As part of an unusual agreement with Williamson County District Attorney John Bradley, Morton’s lawyers were allowed to conduct an investigation into their claims that the original lead prosecutor in the case, Ken Anderson, concealed key facts from defense lawyers that could have changed the outcome of Morton’s 1987 trial.
During a court hearing Monday, Morton’s attorneys, Houston-based John Raley and the New York-based Innocence Project, were expected to discuss their findings, which will be part of a written report submitted to state District Judge Sid Harle.
Morton’s attorneys were to make several recommendations to Harle in the report. Morton, 57, was expected to be at the hearing while Anderson was not. Attorneys for Morton and Anderson declined to comment before Monday’s hearing.
While a Texas appeals court has declared Morton innocent, his exoneration was to be made official at the hearing.
Morton’s attorneys have alleged Anderson, who is now a state district judge, suppressed key facts from defense attorneys, including that the credit card of Morton’s wife was used after her death and statements from the couple’s then 3-year-old son that he witnessed the murder and his father wasn’t the killer. Morton was convicted on circumstantial evidence and sentenced to life in prison.
As part of the agreement with Bradley, Morton’s attorneys were allowed to question Anderson, another prosecutor in the case and a retired sheriff’s deputy who investigated the murder.
Anderson said he was sickened by what happened but believed prosecutors provided all necessary information to Morton’s attorneys.
The former prosecutor apologized to Morton but has said he believes there was no misconduct in the case.
Anderson has been a judge in Williamson County, where Morton was convicted, since 2002.

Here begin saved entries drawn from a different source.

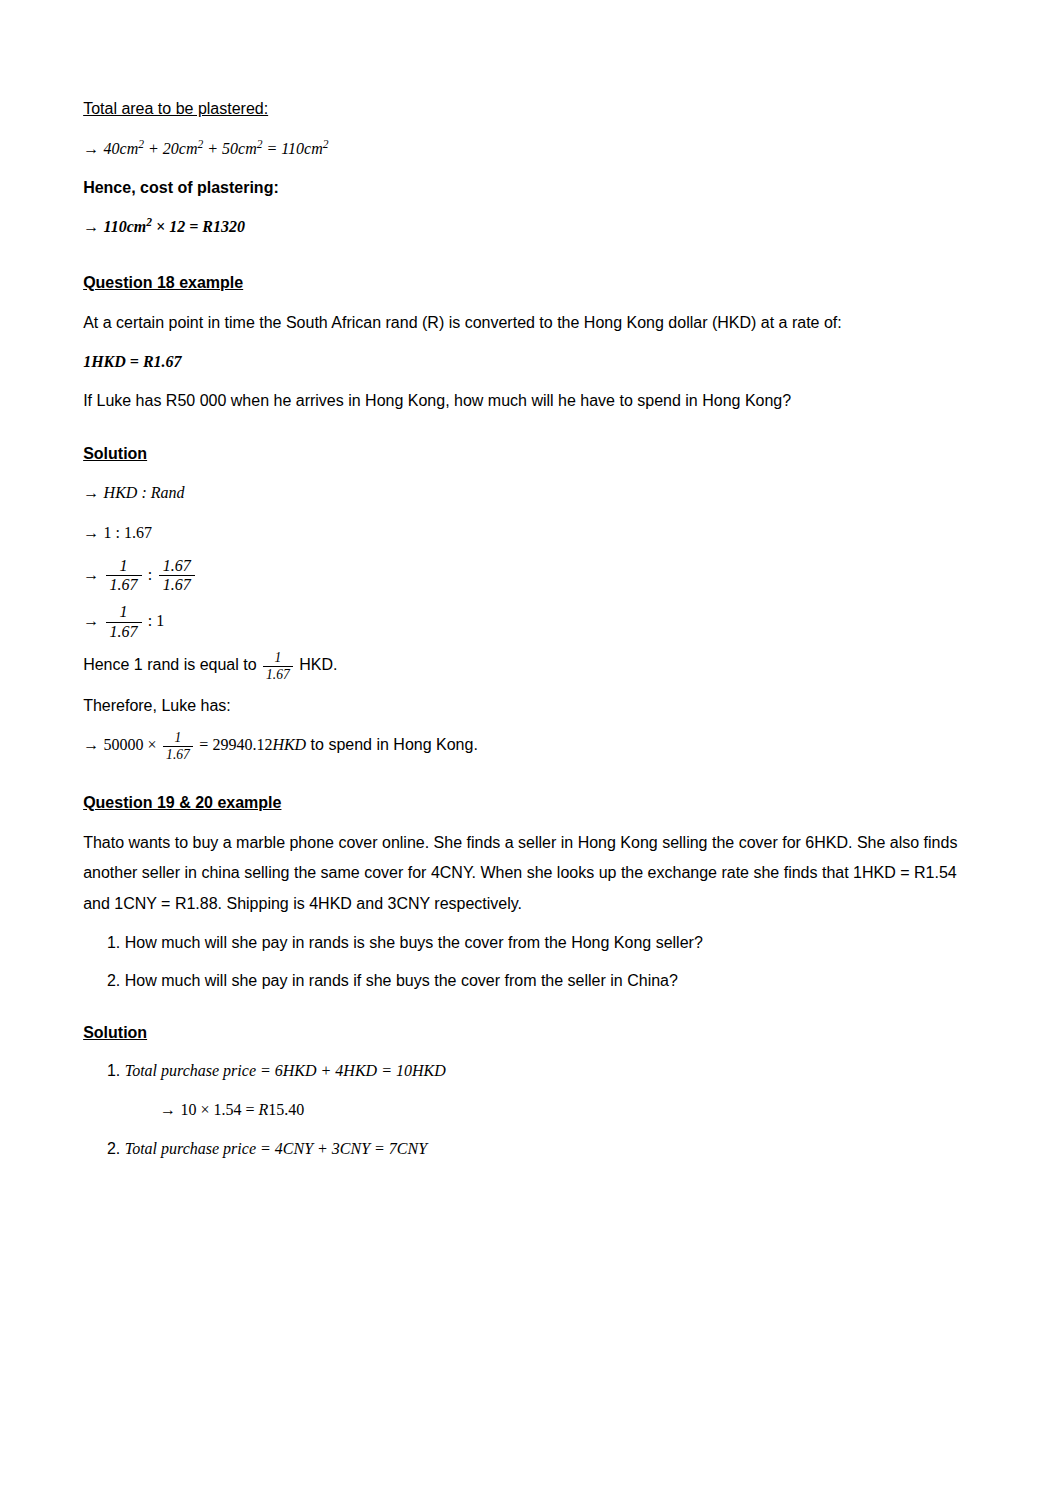Total area to be plastered:
→ 40cm2 + 20cm2 + 50cm2 = 110cm2
Hence, cost of plastering:
→ 110cm2 × 12 = R1320
Question 18 example
At a certain point in time the South African rand (R) is converted to the Hong Kong dollar (HKD) at a rate of:
1HKD = R1.67
If Luke has R50 000 when he arrives in Hong Kong, how much will he have to spend in Hong Kong?
Solution
→ HKD : Rand
→ 1 : 1.67
→ 11.67 : 1.671.67
→ 11.67 : 1
Hence 1 rand is equal to 11.67 HKD.
Therefore, Luke has:
→ 50000 × 11.67 = 29940.12 HKD to spend in Hong Kong.
Question 19 & 20 example
Thato wants to buy a marble phone cover online. She finds a seller in Hong Kong selling the cover for 6HKD. She also finds another seller in china selling the same cover for 4CNY. When she looks up the exchange rate she finds that 1HKD = R1.54 and 1CNY = R1.88. Shipping is 4HKD and 3CNY respectively.
How much will she pay in rands is she buys the cover from the Hong Kong seller?
How much will she pay in rands if she buys the cover from the seller in China?
Solution
Total purchase price = 6HKD + 4HKD = 10HKD
→ 10 × 1.54 = R 15.40
Total purchase price = 4CNY + 3CNY = 7CNY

Last month, authorities arrested another man, Mark Alan Norwood, for the murder of Morton’s wife. Norwood is also linked to the slaying of another woman under chillingly similar circumstances while Morton was imprisoned – the 1988 beating death of Debra Masters Baker. The Austin Police Department said he is a suspect in the ongoing investigation of Baker’s death.
Investigators discovered the DNA connection between the two cases after Morton’s attorneys spent years fighting for additional testing of a bloody bandanna found near the Morton home.